* **EXCERPTED TEXT**
A key limitation in coupling coastal-ocean and hydrologic models arises from their disparate spatial and temporal scales. ADCSWAN, which was developed as a two-dimensional (depth-averaged) framework (Dietrich et al., 2011), addresses this by exchanging the fields between the surge and wave components. Meteorological forcing (winds and atmospheric pressure) is applied to ADCIRC along with tidal boundary conditions; wind stress and barometric effects generate storm surge, from which the water levels and currents are calculated (typically at hourly or sub-hourly intervals) and passed to UnSWAN. UnSWAN then updates the wave field, which in turn provides radiation-stress gradients and wind-related shear contributions back to ADCIRC, closing the feedback loop consistent with classical wave–current interaction theory (Longuet-Higgins and Stewart, 1964).
In this study, ADCSWAN was implemented to reproduce sea-level fluctuations and the associated surge and high-wave conditions during typhoons, accounting for synoptic pressure drops, offshore winds, and storm translation speed. The unstructured triangular mesh (as shown in Fig. 3) allowed a refined representation of the coastline and targeted local embedding within a larger regional grid. Following the coastal flood-forecasting guidelines of the Korea Hydrographic and Oceanographic Agency (KHOA), the ADCIRC–SWAN system was applied to simulate inundation, explicitly accounting for the combined effects of storm surge and sea-level rise.

* **ACTIVITY LIST**
**1)** In the excerpted text on the ADCIRC–SWAN model, what does UnSWAN pass back to ADCIRC to close the feedback loop?
**2)** Carry on the passage about coupled storm-surge and wave modeling, starting after its last sentence.

* **GIVEN ENTRIES**
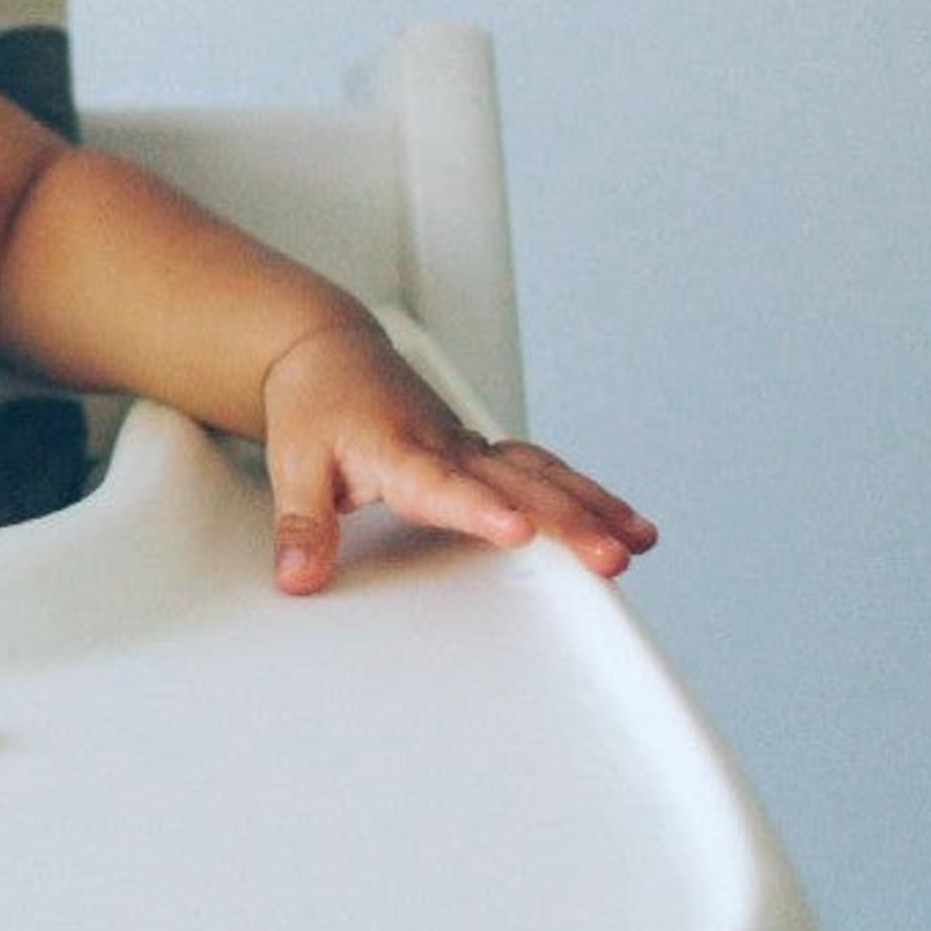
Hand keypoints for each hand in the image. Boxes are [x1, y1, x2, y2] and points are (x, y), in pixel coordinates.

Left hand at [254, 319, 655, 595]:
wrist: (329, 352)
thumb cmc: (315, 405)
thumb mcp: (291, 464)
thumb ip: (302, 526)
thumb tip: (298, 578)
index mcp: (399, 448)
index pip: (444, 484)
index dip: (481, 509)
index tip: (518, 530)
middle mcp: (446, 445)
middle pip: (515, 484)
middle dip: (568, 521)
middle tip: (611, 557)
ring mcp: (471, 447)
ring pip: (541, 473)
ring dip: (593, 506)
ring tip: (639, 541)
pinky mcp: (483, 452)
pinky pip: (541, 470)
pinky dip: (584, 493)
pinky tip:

* **LIST OF ANSWERS**
**1)** Radiation-stress gradients and wind-related shear contributions.

**2)**
3.2 Compound Flooding

Accurate analysis of compound flooding characteristics requires estimating the external forcing mechanisms that induce compound flooding and developing numerical simulation frameworks capable of evaluating scenarios in which these forces act concurrently. On the other hand, the application of sophisticated numerical analysis techniques across all coastal regions nationwide demands substantial computational resources and effort. Busan Metropolitan City (Marine City and Centum City) was identified as a viable study area for evaluating the compound flooding effects by superimposing existing assessment results. This study adopted a proactive approach by combining individual external forces, specifically overlaying the Urban Flood Hazard Map (Busan Metropolitan City, 2020) and the Coastal Flood Hazard Map (Korea Hydrographic and Oceanographic Agency, 2021) to generate a Compound Flood Hazard Map. This composite map served as a novel hazard component in flood damage cost estimation (Fig. 4). When multiple external forces are simultaneously considered, regional variations may result in increased or decreased inundation extents. Therefore, a regional impact assessment of compound flooding necessitates a screening methodology to identify the areas amenable to single-force superposition approaches.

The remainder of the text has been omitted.